▸ WHAT NEEDS TO BE DONE
What lines in the following entries hold the word "pinky"? Copy each one.

▸ TASK DATA
↓

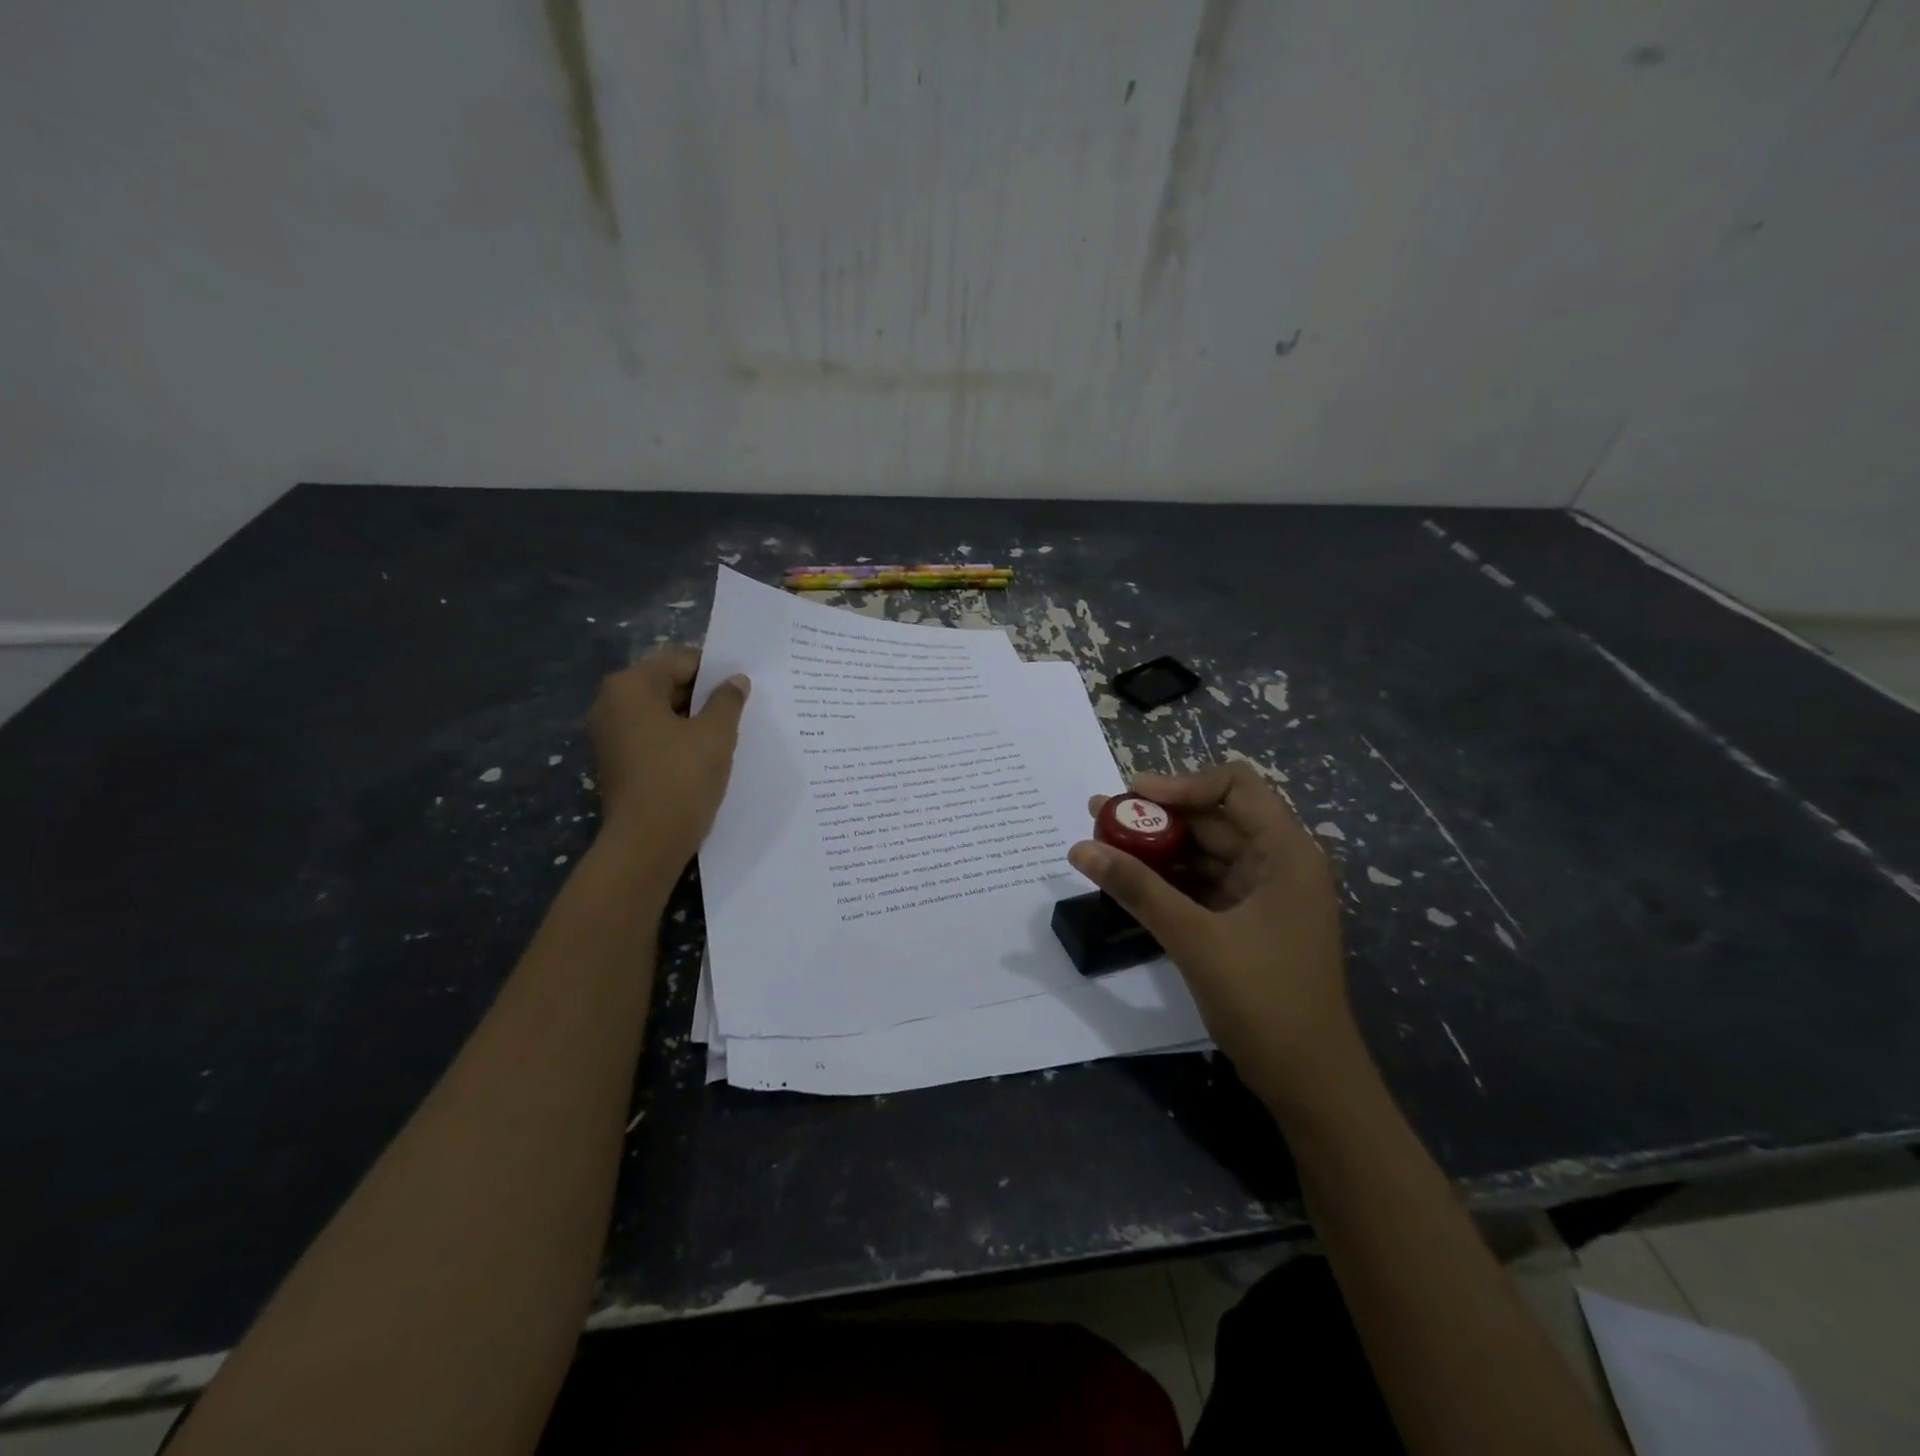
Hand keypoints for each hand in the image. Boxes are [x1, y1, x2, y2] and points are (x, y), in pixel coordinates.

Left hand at [586, 650, 749, 866]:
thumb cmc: (681, 778)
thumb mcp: (715, 734)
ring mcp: (609, 735)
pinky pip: (652, 737)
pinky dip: (677, 740)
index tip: (745, 686)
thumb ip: (727, 700)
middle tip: (741, 709)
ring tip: (728, 732)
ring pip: (660, 713)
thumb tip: (736, 680)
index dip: (717, 671)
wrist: (646, 843)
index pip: (681, 661)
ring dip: (693, 719)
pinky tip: (705, 755)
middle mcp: (610, 703)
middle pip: (667, 685)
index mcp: (630, 686)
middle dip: (704, 695)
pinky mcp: (615, 762)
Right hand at [1070, 763, 1364, 1113]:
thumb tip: (1079, 848)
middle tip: (1100, 818)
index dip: (1182, 782)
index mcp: (1286, 852)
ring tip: (1104, 845)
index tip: (1132, 795)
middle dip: (1158, 817)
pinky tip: (1129, 883)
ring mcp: (1264, 895)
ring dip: (1158, 849)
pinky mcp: (1248, 923)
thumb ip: (1137, 888)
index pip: (1236, 785)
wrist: (1309, 1082)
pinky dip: (1169, 881)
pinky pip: (1204, 885)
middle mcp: (1279, 863)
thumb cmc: (1264, 1000)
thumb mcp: (1194, 938)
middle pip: (1214, 819)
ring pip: (1205, 854)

↑

▸ SOLUTION
pinky pip: (652, 737)
pinky dip: (677, 740)
pinky tip: (705, 755)
pinky mcp: (615, 762)
pinky tip: (1129, 883)
pinky mcp: (1248, 923)
pinky dip: (1169, 881)
pinky pip: (1204, 885)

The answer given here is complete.